Exercise requirements | Please copy the listing below word for word, leaving out the pictures.

Information given |
********************

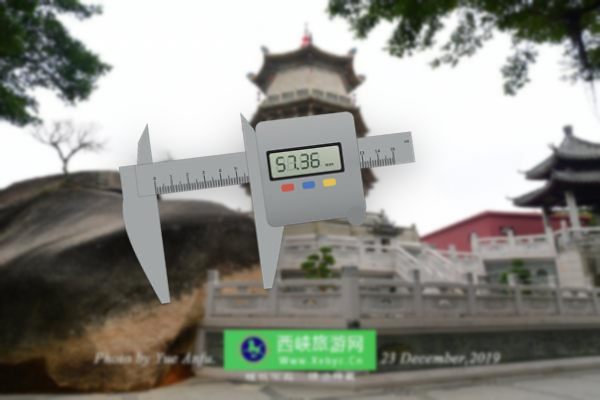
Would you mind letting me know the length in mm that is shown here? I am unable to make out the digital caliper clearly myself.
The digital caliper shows 57.36 mm
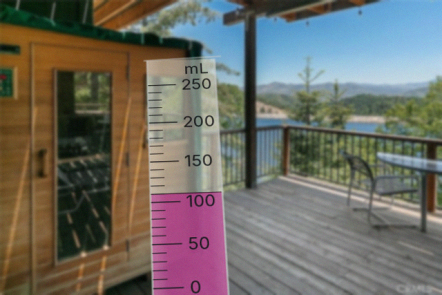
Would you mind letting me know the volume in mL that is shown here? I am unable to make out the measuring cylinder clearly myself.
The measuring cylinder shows 110 mL
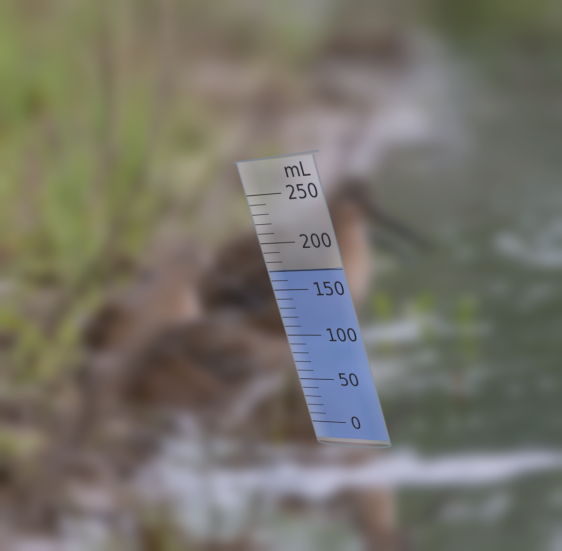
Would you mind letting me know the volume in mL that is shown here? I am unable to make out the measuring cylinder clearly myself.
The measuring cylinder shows 170 mL
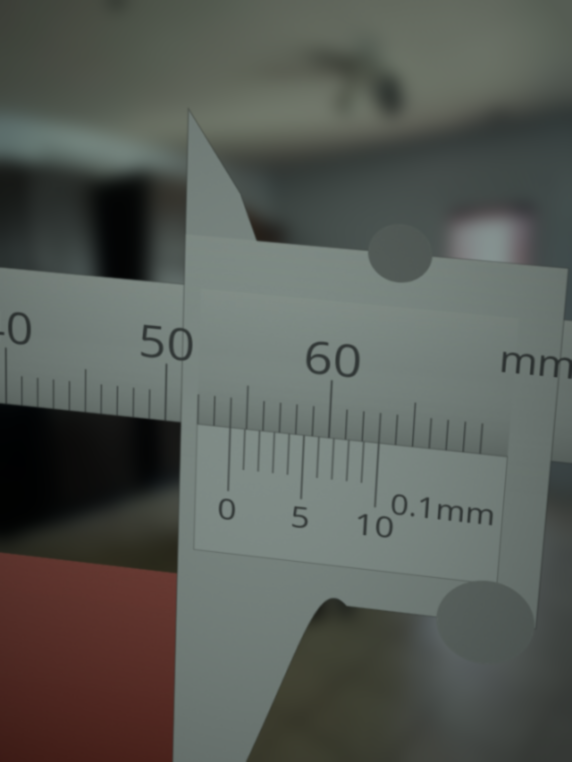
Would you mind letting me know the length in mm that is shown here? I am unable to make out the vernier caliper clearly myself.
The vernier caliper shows 54.0 mm
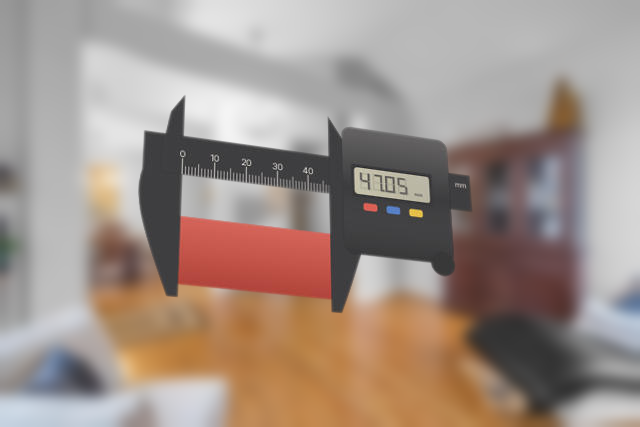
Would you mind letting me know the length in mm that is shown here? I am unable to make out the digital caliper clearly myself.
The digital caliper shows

********************

Response |
Would you mind letting me know the length in mm that is shown here? I am unable to make out the digital caliper clearly myself.
The digital caliper shows 57.36 mm
Would you mind letting me know the volume in mL that is shown here? I am unable to make out the measuring cylinder clearly myself.
The measuring cylinder shows 110 mL
Would you mind letting me know the volume in mL that is shown here? I am unable to make out the measuring cylinder clearly myself.
The measuring cylinder shows 170 mL
Would you mind letting me know the length in mm that is shown here? I am unable to make out the vernier caliper clearly myself.
The vernier caliper shows 54.0 mm
Would you mind letting me know the length in mm that is shown here? I am unable to make out the digital caliper clearly myself.
The digital caliper shows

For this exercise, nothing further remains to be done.